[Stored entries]
=====

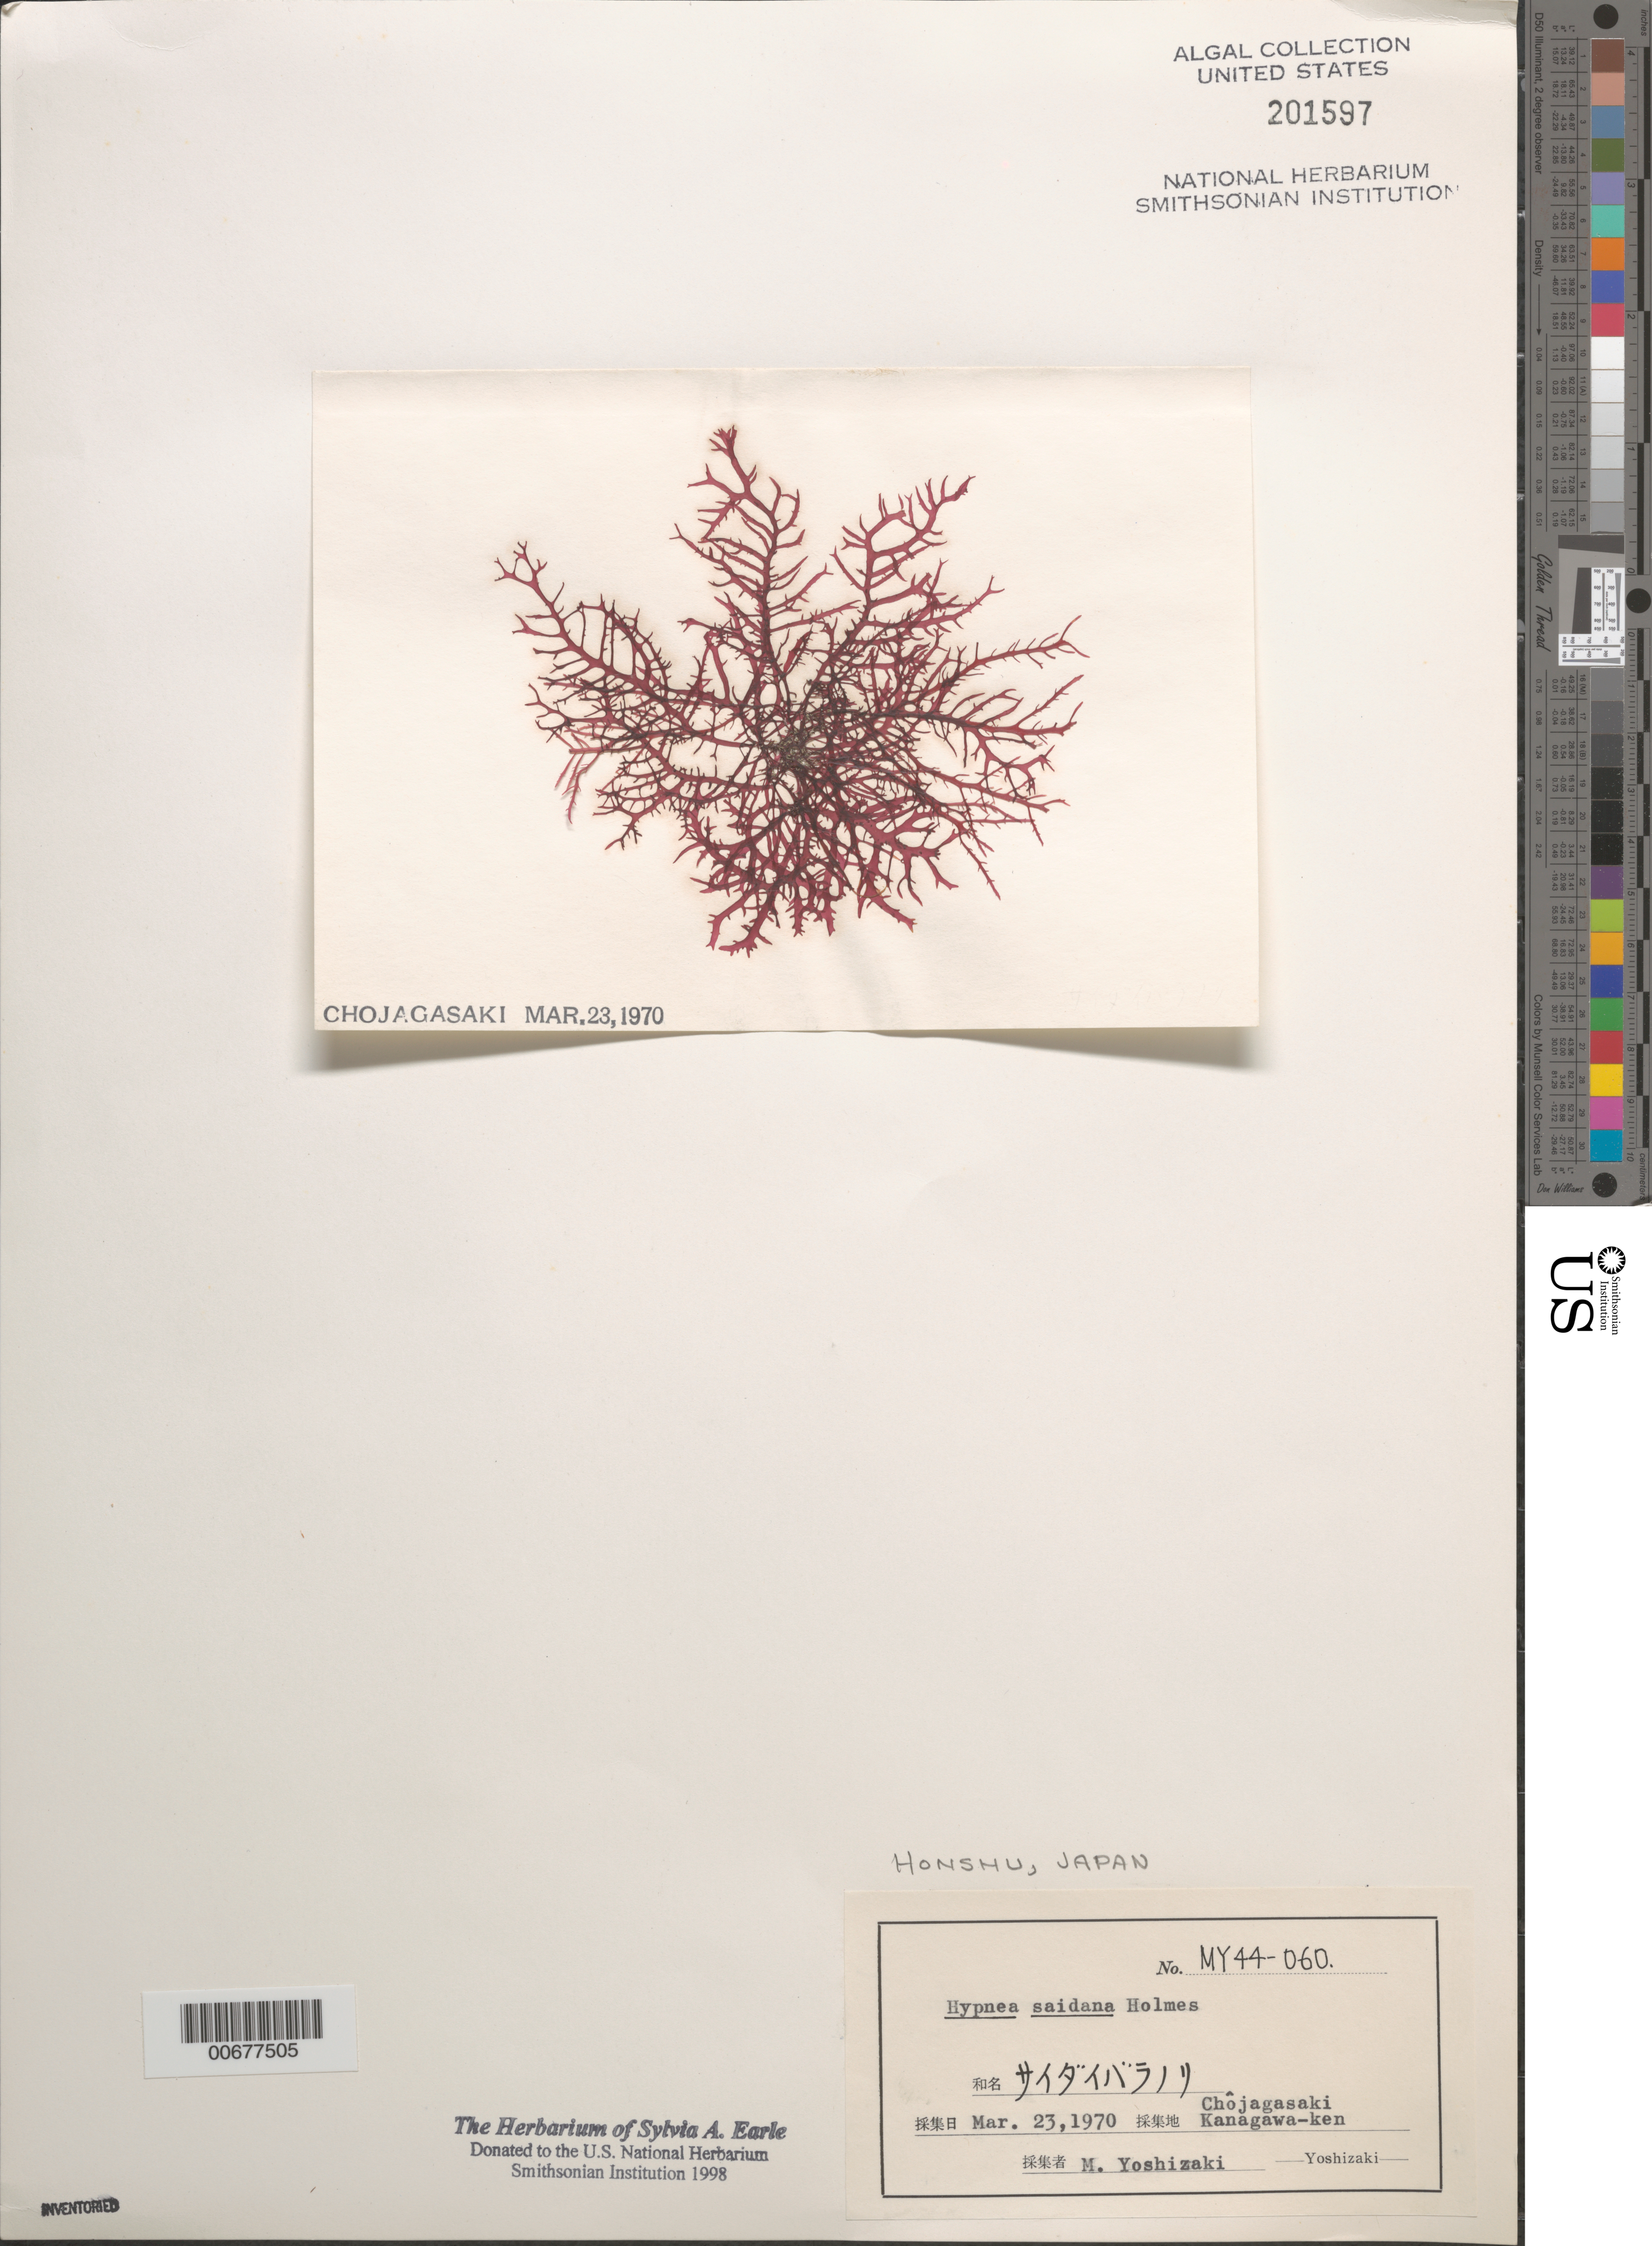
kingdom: Plantae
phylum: Rhodophyta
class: Florideophyceae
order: Gigartinales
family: Cystocloniaceae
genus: Calliblepharis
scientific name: Calliblepharis saidana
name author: (E.M. Holmes) M.Y.Yang & M.S. Kim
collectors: M. Yoshizaki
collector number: MY 44-060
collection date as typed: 23 Mar 1970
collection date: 1970-03-23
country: Japan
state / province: Kanagawa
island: Honshu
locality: Chojagasaki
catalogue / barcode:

=====

Reproduce the listing above line for line, without any alteration, and leave out the picture.

_Result for this exercise_:
kingdom: Plantae
phylum: Rhodophyta
class: Florideophyceae
order: Gigartinales
family: Cystocloniaceae
genus: Calliblepharis
scientific name: Calliblepharis saidana
name author: (E.M. Holmes) M.Y.Yang & M.S. Kim
collectors: M. Yoshizaki
collector number: MY 44-060
collection date as typed: 23 Mar 1970
collection date: 1970-03-23
country: Japan
state / province: Kanagawa
island: Honshu
locality: Chojagasaki
catalogue / barcode:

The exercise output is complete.